# Complex Integral

1. Nov 25, 2005

I attempted to prove the following equality, but to no avail. Anyone is willing to lend a hand?

$$\int_0^{\infty} s^{2t-2v} e^{i w s} ds + \int_0^{\infty} s^{2t-2v} e^{-i w s} ds = \left[ \left( \frac{1}{-iw}\right)^{2t-2v+1} + \left( \frac{1}{iw}\right)^{2t-2v+1} \right] \Gamma(2t-2v + 1)$$,

where $$i = \sqrt{-1}$$, $$s > 0$$, $$\Gamma(\cdot)$$ is gamma function, $$-\pi \leq w \leq \pi$$, $$0 < t <1$$, and $$1 \leq v \leq \infty$$ is integer.

I got almost all the RHS, except the power terms. It seems strange as IMHO it is only true when $$t$$ is integer and that $$2t-2v+1 \geq 0$$.

Last edited: Nov 25, 2005
2. Nov 25, 2005

### benorin

Try this.

SUPPLIED RECORDS:
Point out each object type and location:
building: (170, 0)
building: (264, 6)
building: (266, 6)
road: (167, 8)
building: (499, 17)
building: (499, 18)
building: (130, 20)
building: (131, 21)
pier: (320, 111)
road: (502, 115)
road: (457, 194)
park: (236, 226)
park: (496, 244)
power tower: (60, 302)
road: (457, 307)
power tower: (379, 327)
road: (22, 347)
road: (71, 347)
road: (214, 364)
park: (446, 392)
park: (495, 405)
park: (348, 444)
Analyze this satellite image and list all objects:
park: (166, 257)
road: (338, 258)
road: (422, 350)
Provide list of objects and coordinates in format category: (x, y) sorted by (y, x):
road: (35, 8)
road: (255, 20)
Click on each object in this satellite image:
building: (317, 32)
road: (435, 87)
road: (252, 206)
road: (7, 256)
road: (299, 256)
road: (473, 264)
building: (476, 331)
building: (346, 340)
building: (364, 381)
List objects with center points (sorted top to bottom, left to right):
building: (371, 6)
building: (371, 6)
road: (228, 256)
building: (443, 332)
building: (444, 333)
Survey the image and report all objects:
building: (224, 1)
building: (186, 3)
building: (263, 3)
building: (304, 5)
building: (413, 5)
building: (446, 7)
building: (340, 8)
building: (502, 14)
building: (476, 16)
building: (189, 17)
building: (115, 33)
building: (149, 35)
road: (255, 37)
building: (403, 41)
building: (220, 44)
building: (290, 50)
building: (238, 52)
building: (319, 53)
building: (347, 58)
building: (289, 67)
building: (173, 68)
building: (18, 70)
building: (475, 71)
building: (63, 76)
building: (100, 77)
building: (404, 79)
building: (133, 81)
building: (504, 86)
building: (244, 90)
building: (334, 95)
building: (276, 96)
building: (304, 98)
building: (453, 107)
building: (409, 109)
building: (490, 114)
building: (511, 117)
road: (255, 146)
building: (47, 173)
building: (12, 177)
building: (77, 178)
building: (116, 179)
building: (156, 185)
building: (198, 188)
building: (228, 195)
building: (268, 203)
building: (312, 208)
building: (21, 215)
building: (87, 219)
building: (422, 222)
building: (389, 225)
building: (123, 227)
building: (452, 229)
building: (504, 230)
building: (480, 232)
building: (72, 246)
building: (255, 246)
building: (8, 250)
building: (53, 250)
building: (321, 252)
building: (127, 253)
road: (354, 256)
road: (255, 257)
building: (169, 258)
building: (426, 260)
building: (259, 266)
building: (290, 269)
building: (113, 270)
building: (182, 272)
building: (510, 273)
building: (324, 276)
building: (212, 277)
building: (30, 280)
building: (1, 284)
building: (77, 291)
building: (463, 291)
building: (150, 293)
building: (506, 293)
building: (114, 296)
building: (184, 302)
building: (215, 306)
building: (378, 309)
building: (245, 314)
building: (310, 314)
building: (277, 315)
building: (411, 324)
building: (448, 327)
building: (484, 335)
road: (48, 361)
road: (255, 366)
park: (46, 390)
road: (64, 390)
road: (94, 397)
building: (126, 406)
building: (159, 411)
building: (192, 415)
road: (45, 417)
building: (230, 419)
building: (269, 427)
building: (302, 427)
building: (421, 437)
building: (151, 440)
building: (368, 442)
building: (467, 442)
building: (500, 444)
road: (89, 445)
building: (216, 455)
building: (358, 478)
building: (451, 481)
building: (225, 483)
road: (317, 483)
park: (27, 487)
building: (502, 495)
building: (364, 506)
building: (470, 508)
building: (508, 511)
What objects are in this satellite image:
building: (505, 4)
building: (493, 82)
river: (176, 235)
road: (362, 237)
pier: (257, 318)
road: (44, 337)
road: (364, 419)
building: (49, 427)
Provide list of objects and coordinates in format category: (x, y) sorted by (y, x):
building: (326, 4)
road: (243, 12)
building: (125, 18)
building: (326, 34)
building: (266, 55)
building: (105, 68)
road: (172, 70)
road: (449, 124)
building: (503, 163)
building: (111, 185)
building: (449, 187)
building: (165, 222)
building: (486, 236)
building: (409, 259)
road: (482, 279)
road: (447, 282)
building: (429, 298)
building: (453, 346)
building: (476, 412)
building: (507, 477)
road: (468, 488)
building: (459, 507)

REQUIREMENT A:
Rewrite the part of the integral thread that opens with the words containing "# Complex Integral" and closes with "that $$2t-2v+1 \geq 0$$.", substituting "whole number" for "integer".
REQUIREMENT B:
Transcribe the rows without any changes, starting at the first row and ending with the line containing "road: (457, 307)", including that line.

ANSWER A:
# Complex Integral

1. Nov 25, 2005

I attempted to prove the following equality, but to no avail. Anyone is willing to lend a hand?

$$\int_0^{\infty} s^{2t-2v} e^{i w s} ds + \int_0^{\infty} s^{2t-2v} e^{-i w s} ds = \left[ \left( \frac{1}{-iw}\right)^{2t-2v+1} + \left( \frac{1}{iw}\right)^{2t-2v+1} \right] \Gamma(2t-2v + 1)$$,

where $$i = \sqrt{-1}$$, $$s > 0$$, $$\Gamma(\cdot)$$ is gamma function, $$-\pi \leq w \leq \pi$$, $$0 < t <1$$, and $$1 \leq v \leq \infty$$ is whole number.

I got almost all the RHS, except the power terms. It seems strange as IMHO it is only true when $$t$$ is whole number and that $$2t-2v+1 \geq 0$$.

ANSWER B:
Point out each object type and location:
building: (170, 0)
building: (264, 6)
building: (266, 6)
road: (167, 8)
building: (499, 17)
building: (499, 18)
building: (130, 20)
building: (131, 21)
pier: (320, 111)
road: (502, 115)
road: (457, 194)
park: (236, 226)
park: (496, 244)
power tower: (60, 302)
road: (457, 307)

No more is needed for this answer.